------ Text section
Killed in action in Ypres

The winter of 1916-17 was horrendous and the 42nd spent much of it in the front line, the remainder alternating between training and labouring in the rear areas.  In 1917 operations were focussed on the Ypres sector of Belgium.  He was killed in action on 4 April 1917.

Judge Jameson received a parcel containing his son’s belongings in August 1917, consisting of numerous books, items of clothing, a war atlas, one diary, photos, Tennyson’s Poems, one Latin Testament, a map of London, Carlyle’s Sayings, keys and notebooks.

While serving as the Central Judge of the Supreme Court based in Rockhampton in 1922, Judge Jameson received a letter to which he replied:

 “I received by last mail two days ago with much gratitude the King’s Message to those who have sons who fell in the Great War amongst whom was my son 2nd Lieut 42 Battalion.  The scroll has not arrived but is doubtless in Brisbane as I am only here on duty temporarily my headquarters being Rockhampton.  I shall send the official receipt later when I receive the Memorial Scroll.
------------
* **Jobs**
a) Decide whether each statement agrees with the passage on the soldier killed at Ypres: (i) The 42nd spent the entire winter of 1916-17 in the front line. (ii) The parcel of belongings included a Latin Testament. (iii) Judge Jameson's headquarters was in Brisbane.
b) Return each line of the records that contains the string "reading".
The records that come next have no connection to the text.
------ Dataset extract
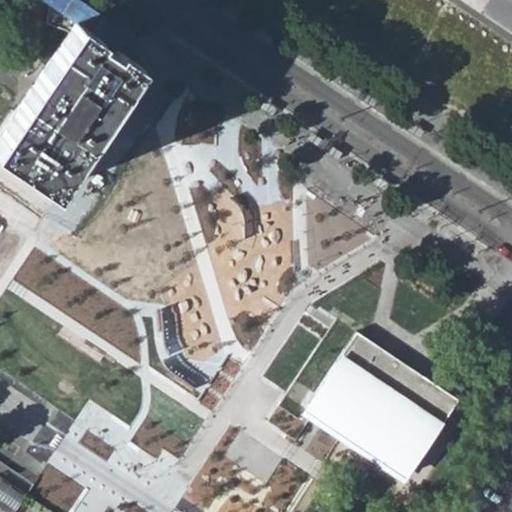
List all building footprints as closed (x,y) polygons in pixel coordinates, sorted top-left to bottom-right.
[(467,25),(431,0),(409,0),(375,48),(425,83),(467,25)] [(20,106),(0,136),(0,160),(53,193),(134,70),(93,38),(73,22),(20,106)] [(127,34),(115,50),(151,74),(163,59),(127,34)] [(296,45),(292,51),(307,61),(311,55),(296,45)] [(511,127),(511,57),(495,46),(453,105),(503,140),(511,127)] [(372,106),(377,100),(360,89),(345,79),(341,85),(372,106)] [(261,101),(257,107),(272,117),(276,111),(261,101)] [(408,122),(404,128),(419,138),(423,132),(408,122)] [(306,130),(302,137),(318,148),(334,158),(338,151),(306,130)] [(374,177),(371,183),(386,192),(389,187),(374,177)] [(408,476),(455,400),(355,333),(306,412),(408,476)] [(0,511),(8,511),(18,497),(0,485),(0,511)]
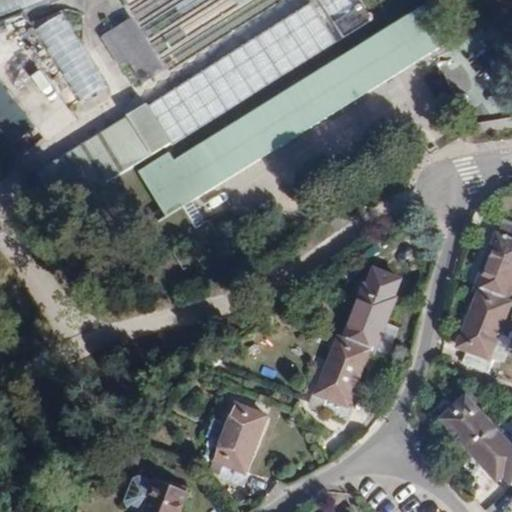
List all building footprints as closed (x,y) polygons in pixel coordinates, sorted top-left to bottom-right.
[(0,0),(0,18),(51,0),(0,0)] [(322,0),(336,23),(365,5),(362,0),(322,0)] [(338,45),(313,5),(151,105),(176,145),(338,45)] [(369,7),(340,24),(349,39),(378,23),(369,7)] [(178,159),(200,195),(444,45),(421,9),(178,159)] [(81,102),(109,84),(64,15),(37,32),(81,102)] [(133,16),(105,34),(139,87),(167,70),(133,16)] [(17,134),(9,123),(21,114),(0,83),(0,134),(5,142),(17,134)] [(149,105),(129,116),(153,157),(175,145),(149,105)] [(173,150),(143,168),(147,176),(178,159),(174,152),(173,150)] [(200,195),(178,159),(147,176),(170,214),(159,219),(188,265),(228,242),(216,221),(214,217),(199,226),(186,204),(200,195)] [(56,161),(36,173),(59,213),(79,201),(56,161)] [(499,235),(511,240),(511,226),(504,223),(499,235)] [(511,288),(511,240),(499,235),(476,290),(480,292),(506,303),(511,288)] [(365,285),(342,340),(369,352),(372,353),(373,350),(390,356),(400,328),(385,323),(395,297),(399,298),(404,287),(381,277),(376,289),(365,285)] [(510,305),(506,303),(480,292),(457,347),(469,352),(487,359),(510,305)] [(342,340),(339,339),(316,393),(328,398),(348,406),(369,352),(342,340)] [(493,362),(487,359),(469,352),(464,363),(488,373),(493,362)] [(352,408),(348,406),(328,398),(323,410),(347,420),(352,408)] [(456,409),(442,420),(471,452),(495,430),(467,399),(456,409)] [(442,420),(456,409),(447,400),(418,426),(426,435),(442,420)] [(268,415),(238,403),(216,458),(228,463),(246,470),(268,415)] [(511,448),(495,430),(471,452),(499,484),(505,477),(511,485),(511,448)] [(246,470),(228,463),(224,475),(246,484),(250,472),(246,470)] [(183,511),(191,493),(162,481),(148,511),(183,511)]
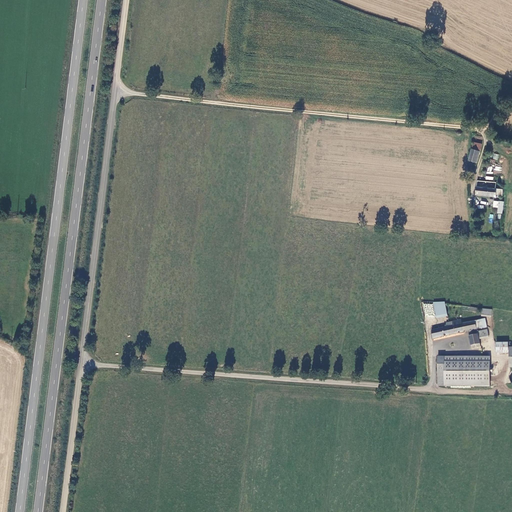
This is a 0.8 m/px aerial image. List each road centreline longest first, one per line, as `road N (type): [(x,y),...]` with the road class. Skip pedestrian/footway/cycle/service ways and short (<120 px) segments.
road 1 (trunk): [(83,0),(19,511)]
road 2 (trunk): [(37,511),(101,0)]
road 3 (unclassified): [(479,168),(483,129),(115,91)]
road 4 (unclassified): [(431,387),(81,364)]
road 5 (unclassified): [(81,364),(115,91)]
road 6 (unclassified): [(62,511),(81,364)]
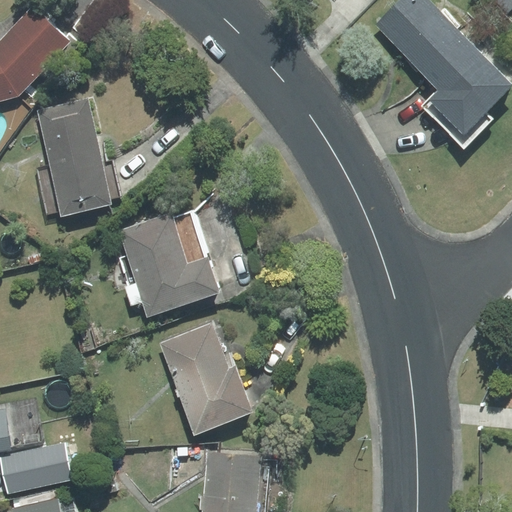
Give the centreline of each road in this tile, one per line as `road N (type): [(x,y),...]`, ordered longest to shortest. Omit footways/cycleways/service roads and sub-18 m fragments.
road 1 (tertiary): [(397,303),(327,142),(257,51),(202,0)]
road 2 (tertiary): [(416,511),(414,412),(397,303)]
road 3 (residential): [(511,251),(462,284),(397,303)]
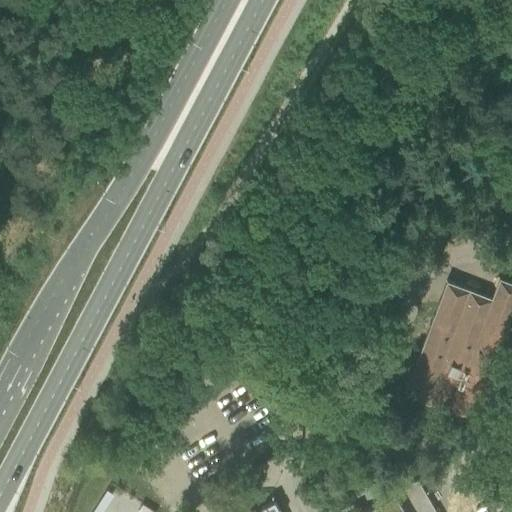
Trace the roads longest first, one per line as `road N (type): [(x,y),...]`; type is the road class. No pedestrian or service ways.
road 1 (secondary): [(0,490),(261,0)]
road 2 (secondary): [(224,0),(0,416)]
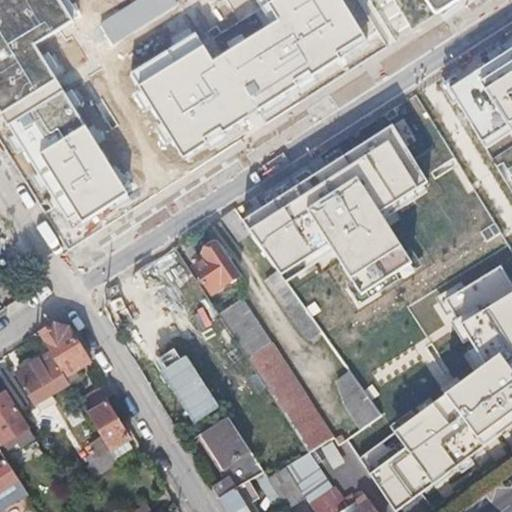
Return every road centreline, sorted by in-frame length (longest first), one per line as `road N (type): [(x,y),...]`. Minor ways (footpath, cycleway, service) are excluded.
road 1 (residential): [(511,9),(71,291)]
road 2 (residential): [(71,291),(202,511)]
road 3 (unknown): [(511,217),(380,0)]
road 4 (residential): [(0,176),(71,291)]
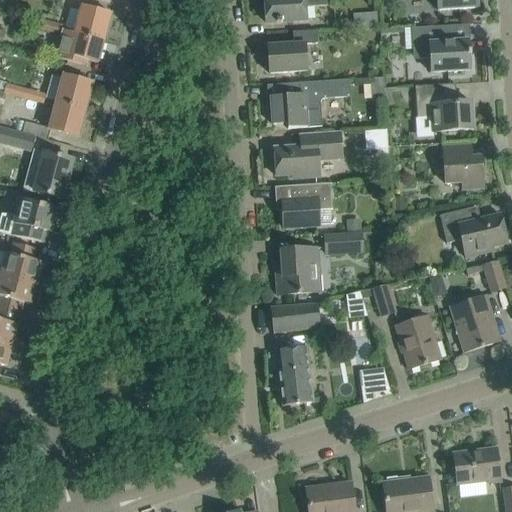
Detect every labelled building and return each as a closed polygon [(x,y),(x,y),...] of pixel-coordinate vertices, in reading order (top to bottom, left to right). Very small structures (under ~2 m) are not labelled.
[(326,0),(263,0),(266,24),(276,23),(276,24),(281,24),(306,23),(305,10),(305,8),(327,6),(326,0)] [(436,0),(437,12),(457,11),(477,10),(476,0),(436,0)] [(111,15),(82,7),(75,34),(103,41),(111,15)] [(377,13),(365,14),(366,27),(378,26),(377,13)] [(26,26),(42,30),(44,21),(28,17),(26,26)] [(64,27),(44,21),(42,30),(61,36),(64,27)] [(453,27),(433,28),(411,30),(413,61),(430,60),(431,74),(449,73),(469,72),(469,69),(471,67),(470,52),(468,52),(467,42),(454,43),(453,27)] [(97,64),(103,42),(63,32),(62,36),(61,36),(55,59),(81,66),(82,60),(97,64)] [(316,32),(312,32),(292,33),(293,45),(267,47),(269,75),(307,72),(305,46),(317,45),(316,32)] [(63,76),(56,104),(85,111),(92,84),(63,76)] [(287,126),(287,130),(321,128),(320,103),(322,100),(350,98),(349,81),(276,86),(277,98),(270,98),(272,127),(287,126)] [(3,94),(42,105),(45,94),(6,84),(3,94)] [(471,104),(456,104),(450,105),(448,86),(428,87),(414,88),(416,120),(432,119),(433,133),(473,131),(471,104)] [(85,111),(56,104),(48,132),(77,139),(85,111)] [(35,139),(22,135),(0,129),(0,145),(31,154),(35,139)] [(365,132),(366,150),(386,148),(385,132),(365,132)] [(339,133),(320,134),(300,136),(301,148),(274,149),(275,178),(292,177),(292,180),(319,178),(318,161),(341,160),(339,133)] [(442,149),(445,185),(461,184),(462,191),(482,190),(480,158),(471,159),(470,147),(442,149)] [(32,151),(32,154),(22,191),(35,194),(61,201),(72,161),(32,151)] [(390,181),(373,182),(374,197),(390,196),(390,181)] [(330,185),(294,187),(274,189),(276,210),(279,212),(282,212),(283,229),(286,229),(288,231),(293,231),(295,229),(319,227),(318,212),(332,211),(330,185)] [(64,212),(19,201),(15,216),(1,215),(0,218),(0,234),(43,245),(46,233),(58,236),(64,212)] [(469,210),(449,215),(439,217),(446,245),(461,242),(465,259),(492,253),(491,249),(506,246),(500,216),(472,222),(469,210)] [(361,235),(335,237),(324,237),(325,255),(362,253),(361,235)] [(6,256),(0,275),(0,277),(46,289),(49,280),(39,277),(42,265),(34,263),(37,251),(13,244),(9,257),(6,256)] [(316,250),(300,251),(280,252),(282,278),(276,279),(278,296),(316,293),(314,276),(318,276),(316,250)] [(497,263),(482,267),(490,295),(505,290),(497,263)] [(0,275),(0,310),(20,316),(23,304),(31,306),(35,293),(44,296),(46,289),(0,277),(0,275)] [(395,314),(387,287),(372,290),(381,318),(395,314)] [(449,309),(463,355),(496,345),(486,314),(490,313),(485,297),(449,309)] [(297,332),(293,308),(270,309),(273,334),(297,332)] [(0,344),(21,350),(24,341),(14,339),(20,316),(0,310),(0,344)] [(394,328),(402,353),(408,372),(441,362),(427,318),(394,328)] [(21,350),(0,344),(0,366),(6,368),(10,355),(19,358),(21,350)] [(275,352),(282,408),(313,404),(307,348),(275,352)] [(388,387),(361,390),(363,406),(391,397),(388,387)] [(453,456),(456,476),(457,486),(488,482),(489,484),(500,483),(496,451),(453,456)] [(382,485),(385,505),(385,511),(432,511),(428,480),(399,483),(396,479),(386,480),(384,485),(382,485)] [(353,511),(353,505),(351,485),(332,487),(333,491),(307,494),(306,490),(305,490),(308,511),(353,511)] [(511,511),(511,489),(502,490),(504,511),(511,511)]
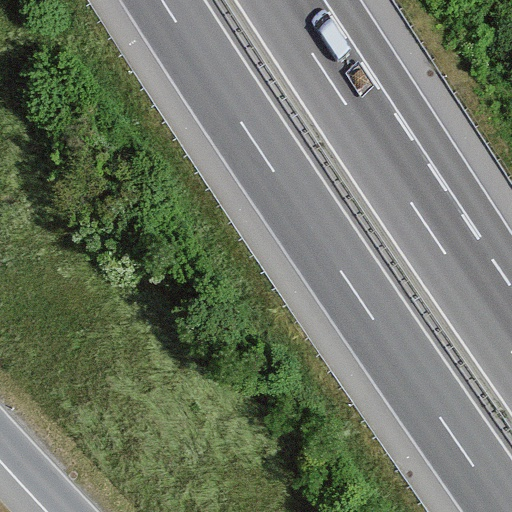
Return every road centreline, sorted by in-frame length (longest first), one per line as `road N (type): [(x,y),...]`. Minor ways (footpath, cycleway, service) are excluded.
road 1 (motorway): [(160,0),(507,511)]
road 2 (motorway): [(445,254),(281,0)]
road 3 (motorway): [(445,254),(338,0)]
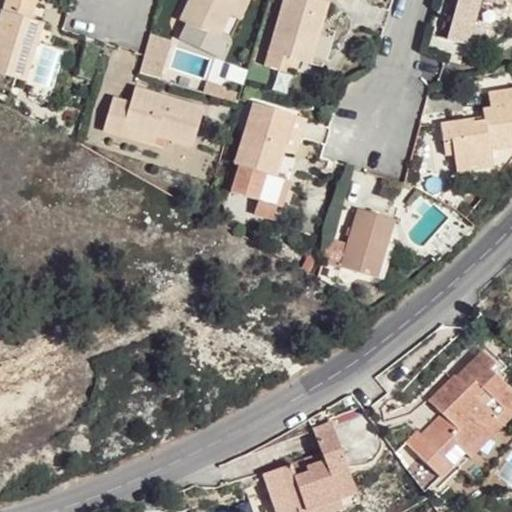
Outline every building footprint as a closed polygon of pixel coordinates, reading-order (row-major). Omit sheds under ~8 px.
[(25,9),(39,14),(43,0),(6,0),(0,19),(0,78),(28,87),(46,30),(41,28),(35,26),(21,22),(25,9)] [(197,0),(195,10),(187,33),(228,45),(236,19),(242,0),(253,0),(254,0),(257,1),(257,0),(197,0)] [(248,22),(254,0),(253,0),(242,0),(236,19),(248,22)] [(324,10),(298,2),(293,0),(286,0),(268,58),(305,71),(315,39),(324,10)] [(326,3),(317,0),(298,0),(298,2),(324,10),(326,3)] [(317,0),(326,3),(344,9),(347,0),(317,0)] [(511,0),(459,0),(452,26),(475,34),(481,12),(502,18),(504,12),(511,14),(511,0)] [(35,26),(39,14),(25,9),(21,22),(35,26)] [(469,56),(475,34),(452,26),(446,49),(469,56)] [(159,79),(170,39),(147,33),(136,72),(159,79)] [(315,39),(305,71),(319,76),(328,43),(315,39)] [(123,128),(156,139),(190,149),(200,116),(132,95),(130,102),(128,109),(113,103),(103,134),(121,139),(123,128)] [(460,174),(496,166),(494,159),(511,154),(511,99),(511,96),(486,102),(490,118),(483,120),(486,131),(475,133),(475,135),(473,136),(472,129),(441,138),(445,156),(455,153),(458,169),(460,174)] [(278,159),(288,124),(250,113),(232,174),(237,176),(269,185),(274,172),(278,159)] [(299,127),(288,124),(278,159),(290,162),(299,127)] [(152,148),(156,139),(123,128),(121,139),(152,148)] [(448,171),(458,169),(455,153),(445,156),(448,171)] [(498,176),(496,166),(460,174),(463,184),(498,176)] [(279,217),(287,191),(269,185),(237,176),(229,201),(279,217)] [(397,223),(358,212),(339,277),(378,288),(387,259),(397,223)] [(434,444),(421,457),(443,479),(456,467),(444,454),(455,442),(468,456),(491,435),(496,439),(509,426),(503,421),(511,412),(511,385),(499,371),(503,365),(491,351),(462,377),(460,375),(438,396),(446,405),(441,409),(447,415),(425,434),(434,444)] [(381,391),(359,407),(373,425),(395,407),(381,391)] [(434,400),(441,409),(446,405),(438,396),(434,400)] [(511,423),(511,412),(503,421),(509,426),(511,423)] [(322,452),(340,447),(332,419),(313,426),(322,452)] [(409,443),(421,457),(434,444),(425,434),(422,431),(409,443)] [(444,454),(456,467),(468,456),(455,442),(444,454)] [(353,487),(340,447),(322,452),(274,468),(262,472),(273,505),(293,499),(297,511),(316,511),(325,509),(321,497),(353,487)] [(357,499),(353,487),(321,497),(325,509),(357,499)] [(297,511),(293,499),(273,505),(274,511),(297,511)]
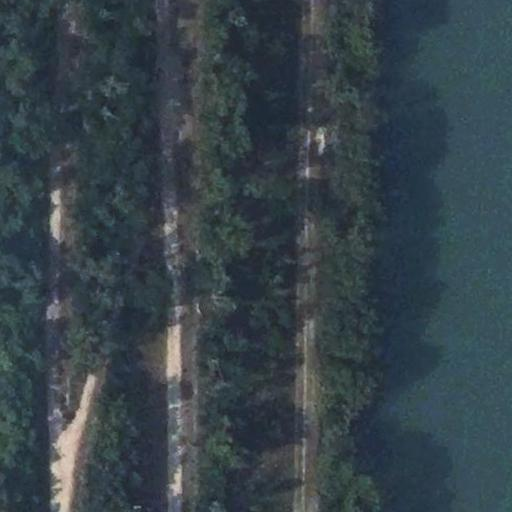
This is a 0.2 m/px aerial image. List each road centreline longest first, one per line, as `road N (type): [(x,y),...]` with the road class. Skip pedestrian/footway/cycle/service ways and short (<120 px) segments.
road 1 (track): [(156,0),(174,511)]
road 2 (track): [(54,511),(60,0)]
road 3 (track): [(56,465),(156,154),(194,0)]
------------
* **Answers for this exercise**
a)
(i) No: "spent much of it in the front line, the remainder alternating between training and labouring in the rear areas."
(ii) Yes: "one Latin Testament"
(iii) No: "my headquarters being Rockhampton"

b)
Detect every labelled building and return each as a closed polygon [(x,y),(x,y),...] of pixel-coordinate vertices, in reading order (top to bottom, left to right). Very small structures (under ~2 m) are not labelled.
Outline every building footprint as a closed polygon of pixel coordinates, reading-order (row-major). Omit sheds under ~8 px.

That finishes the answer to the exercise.